On D-(Drone) Day plus 2, the fallout (no pun intended) continued.
No drawing-board concept in recent memory has been so thoroughly dissected as Amazon.com's plan— revealed Sunday night to a national television audience—to use automated drones to deliver packages within 30 minutes to destinations located 10 miles from one of its fulfillment centers. The service, dubbed "Prime Air," could be in operation by mid- to late decade depending on when, or if, the Federal Aviation Administration approves the use of commercial drones.
The initiative faces myriad legal, safety, regulatory, and economic challenges. For example, each drone flight will transport one package weighing up to five pounds. Given that volume density—or packages per stop—is critical to a parcel operation's success, it's anyone's guess as to how Seattle-based Amazon would achieve sufficient economies of scale with a one-drone, one-package operation.
Robert Howard, founder of Grand Junction, a San Francisco-based company that provides IT support for local delivery services, said the venture illustrates Amazon's weakness relative to traditional retailers: The absence of a storefront inventory network that is close to consumers and can provide rapid deliveries into densely populated urban areas. Amazon's fulfillment centers are situated mostly in suburban or rural areas, making it difficult to deliver products within a one- to two-hour window. By contrast, traditional storefront retailers are contracting with local ground delivery firms to transport parcels from their store backrooms to the customer within a matter or hours, if not minutes.
"If successful, the drone project will increase the area Amazon can serve, but it will not work in urban areas where drone drops are not realistic," Howard said. "For once, traditional retailers hold the upper hand when it comes to one-hour delivery. This drone project, even if successful, will not change that."

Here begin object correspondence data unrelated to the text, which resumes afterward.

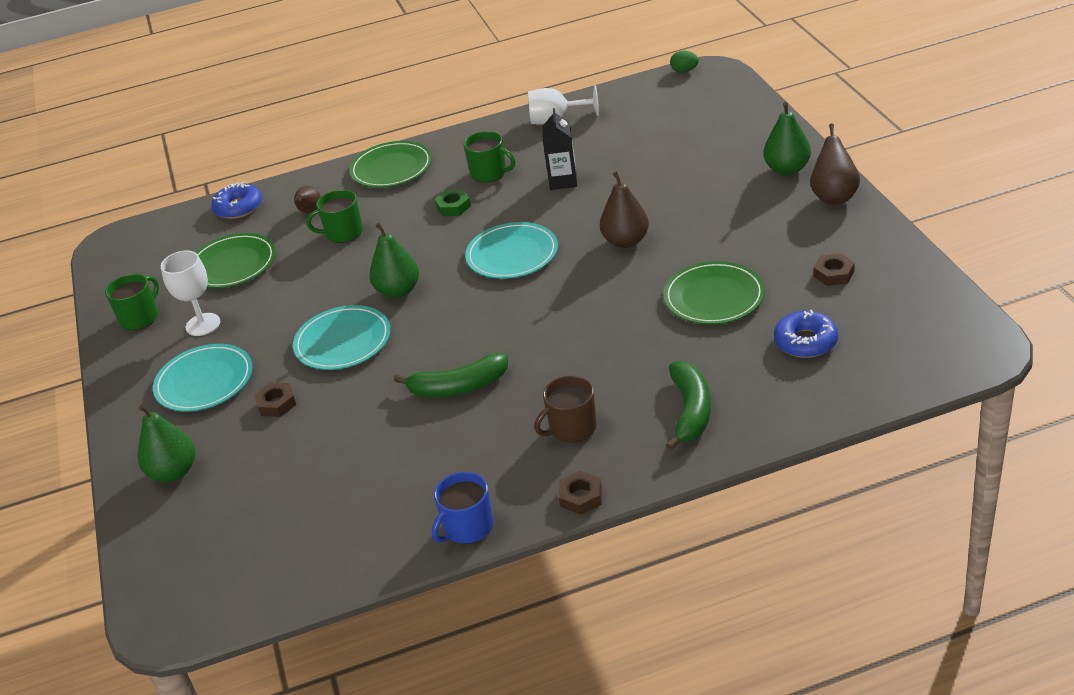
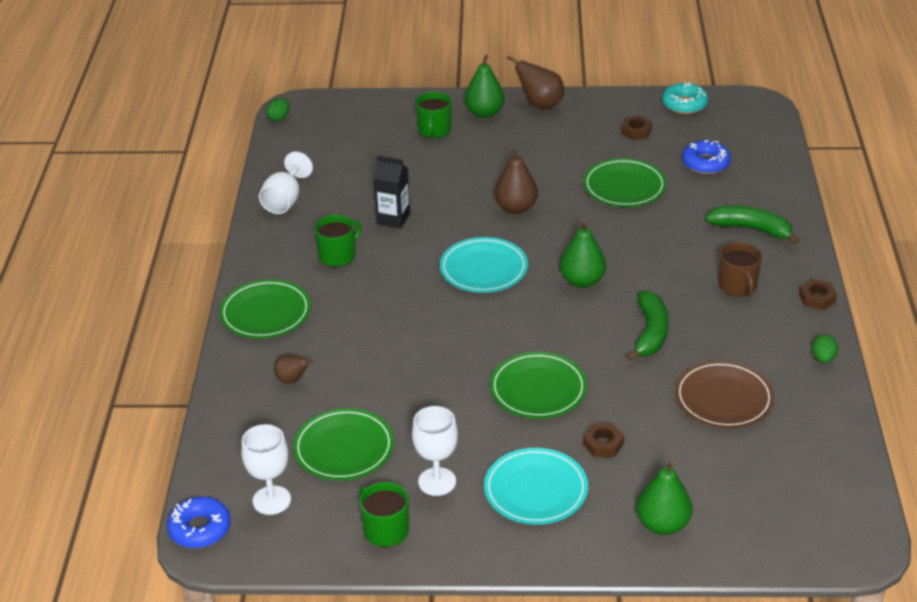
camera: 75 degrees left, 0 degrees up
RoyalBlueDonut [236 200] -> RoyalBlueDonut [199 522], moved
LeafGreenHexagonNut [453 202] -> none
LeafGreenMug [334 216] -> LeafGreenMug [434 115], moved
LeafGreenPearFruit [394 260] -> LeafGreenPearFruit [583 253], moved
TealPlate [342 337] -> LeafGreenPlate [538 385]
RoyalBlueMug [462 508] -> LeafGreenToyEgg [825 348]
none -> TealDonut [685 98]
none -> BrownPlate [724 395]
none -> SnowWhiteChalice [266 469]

Drones may actually find more value in the industrial business-to-business space, where supply flows and deliveries could be regulated in a more closed-loop manner than in business-to-consumer (B2C) commerce, according to Sandeep Kar, global director of commercial vehicle research at the consulting firm Frost & Sullivan. To that end, Kar sees drones gaining traction in intra-company logistics services.
Kar said that parcel carriers like FedEx Corp. and UPS Inc., which both haul a good chunk of Amazon's parcels, could stand to lose a share of light-weight, time-critical package delivery business. This could lead FedEx and UPS to develop similar delivery options, which could open up market opportunities for the two giants, he said.
Susan Rosenberg, a UPS spokeswoman, said the Atlanta-based company is monitoring commercial drone use. Drones are "an interesting technology, and we'll continue to review [it] just as we do with other technology applications," she said.
Scott Group, analyst for Wolfe Research, a New York-based consultancy, said in a research note today that UPS and FedEx "may have to prepare to lose [Amazon] as a customer." Amazon's launch of its own trucking capabilities to deliver groceries in West Coast cities, its recently announced partnership with the U.S. Postal Service to make Sunday deliveries, and the development of delivery drones put Amazon "at least on a path to eventually bypass UPS and FedEx," he said. Group estimated that Amazon accounts for 2 to 3 percent of revenue for each carrier.
Group said the impact on FedEx and UPS will be negligible as long as Amazon gradually shifts its business. The risk, he said, comes as Amazon becomes a larger part of overall retail sales, and FedEx and UPS don't benefit from that growth as was originally anticipated.
Rob Martinez, president and CEO of Shipware LLC, a San Diego-based parcel consultancy, sees delivery drones having virtually no impact on UPS' and FedEx's market share. "UPS delivers 14-plus million packages a day. How many drones would it take to capture just 1 percent of that market share?" he said.